Both the seller’s country and the buyer’s country have laws governing cross-border trade. These laws may address:

• the need for export and import licenses
• customs and import duties
• limitations on sending money out of the country (currency control laws and regulations)
• embargos.

There are transnational rules and agreements that may also affect trade:

•  protocols and common practices for banking transactions that may be found in International Chamber of Commerce publications for collections, letters of credit and SWIFT (Society for Worldwide Inter-bank Telecommunications systems) procedures to execute payments and to communicate on collections and letters of credit

•  terms of sale as defined in Incoterms, another International Chamber of Commerce publication that details when the costs, risks and responsibilities for transporting goods transfer from seller to buyer.

Some examples of country-related risks illustrate payment risk issues in cross-border transactions. Sovereign or country-related risks stem from the actions of one or more governments and government agencies or by civil war, civil unrest and strikes. A seller has a contract to deliver perishable goods to a buyer in another country. There are actions by the government that could prevent the delivery and the completion of the transaction. War by a third country with either the buyer’s or seller’s country could cause the goods not to be transported and/or delivered by one of the warring countries. An embargo or blockade could bar the delivery of the goods. A strike in the logistic pipeline could also stop the goods from being delivered.

Purely political actions like transfer and convertibility risks must also be considered as a part of sovereign risk. Transfer and convertibility risks arise as the result of issues with currency used by the buyer, seller, or other parties involved in the transaction.
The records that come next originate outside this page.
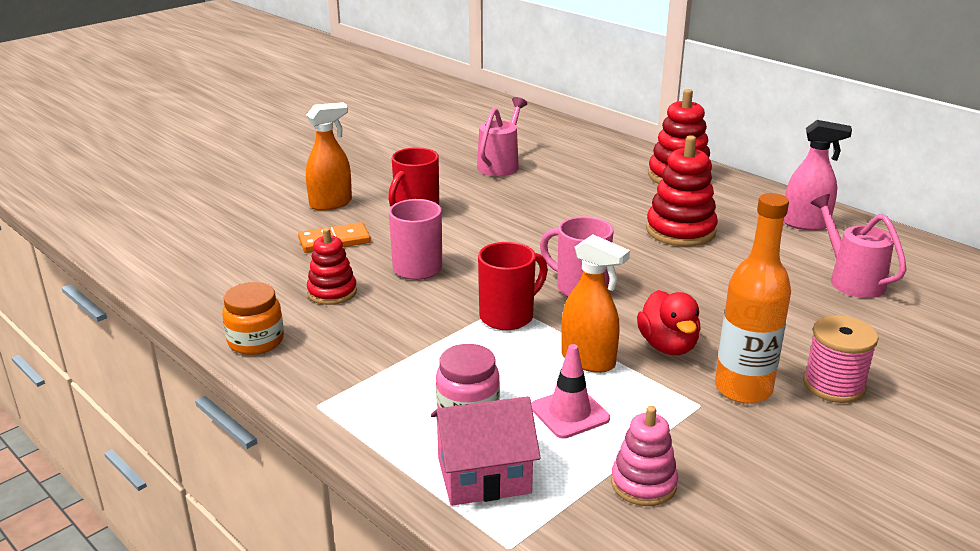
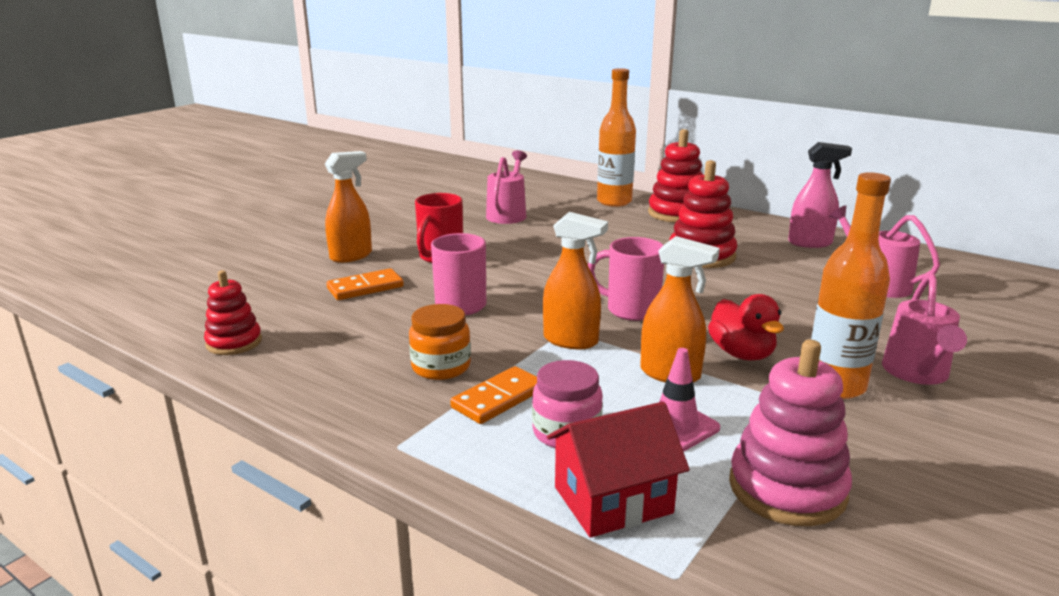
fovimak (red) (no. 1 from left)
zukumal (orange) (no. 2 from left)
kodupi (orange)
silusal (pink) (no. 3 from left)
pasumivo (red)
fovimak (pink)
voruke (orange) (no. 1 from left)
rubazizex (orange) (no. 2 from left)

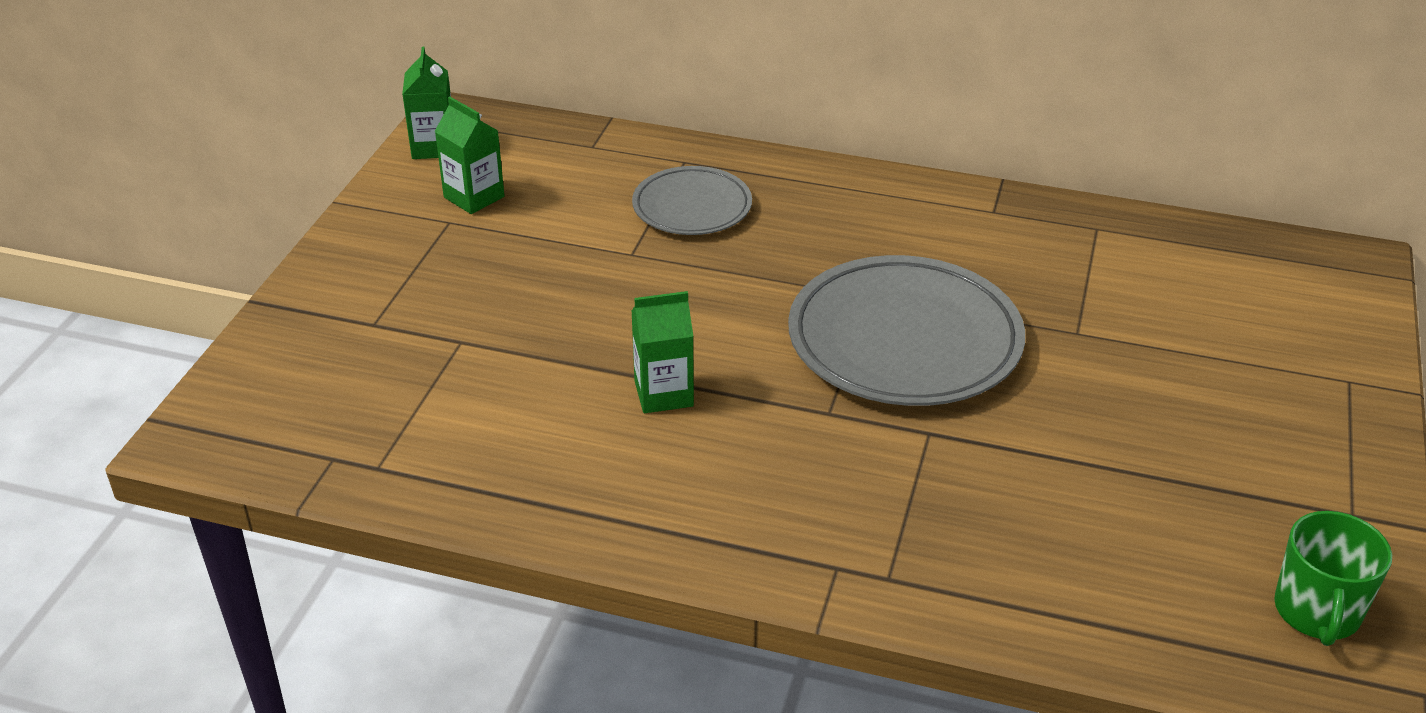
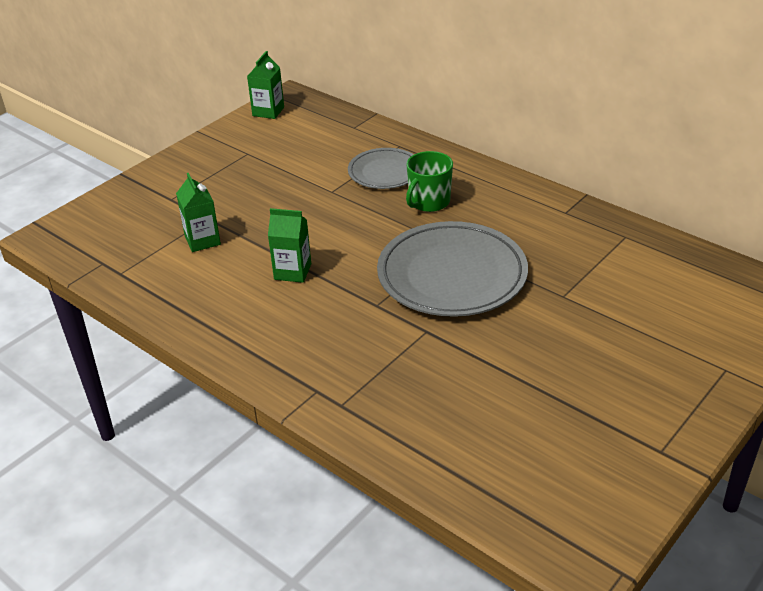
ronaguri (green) (no. 1 from left)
It should be kept in mind that transfer and convertibility risks are not the same as foreign exchange risk which will be discussed later.

It is imperative to evaluate the potential level of risk by using several different approaches and techniques, which range from relying on experts to making your own judgments. Additional risks may arise in the course of international or cross- border transactions. These risks fall into several general and common categories: sovereign, documentary, foreign exchange, and cultural.

Political Risk

Sovereign or country-related risks fall into several major subcategories: political, transfer and convertibility. Political risks are those risks that arise from the legal and foreign relations actions of the national governments of a seller, a buyer and sometimes third countries, especially third countries through which cargo may travel. Transfer and convertibility risks also relate to the buyer and seller’s countries, but more specifically in terms of the management of the currency and the availability of foreign currencies, also known as foreign reserves.

Sometimes when a country, usually through its central bank, needs to ration the foreign currency it has available to it, it will place controls on transfer currency, sometimes even its own currency out of the country. This situation is called transfer risk. The buyer or debtor is willing and able to pay, but restrictions have been instituted that prevent the payment from taking place.

Convertibility risk is somewhat similar. The buyer or debtor is willing and able to pay with local currency and the currency may be transferred out of the country; however, there is no ready market to convert it to a currency the seller or creditor can use. The buyer or debtor may be prevented from legally exchanging the currency in his own country because of currency controls imposed by his own country, usually through the central bank. If the buyer sends his local currency to the seller, the seller could be faced with having to exchange it for a usable currency at deep discount or not being able to exchange the currency at any rate of exchange. Foreign currency exchange under a free-floating environment can be very volatile over time and should be hedged by the inexperienced.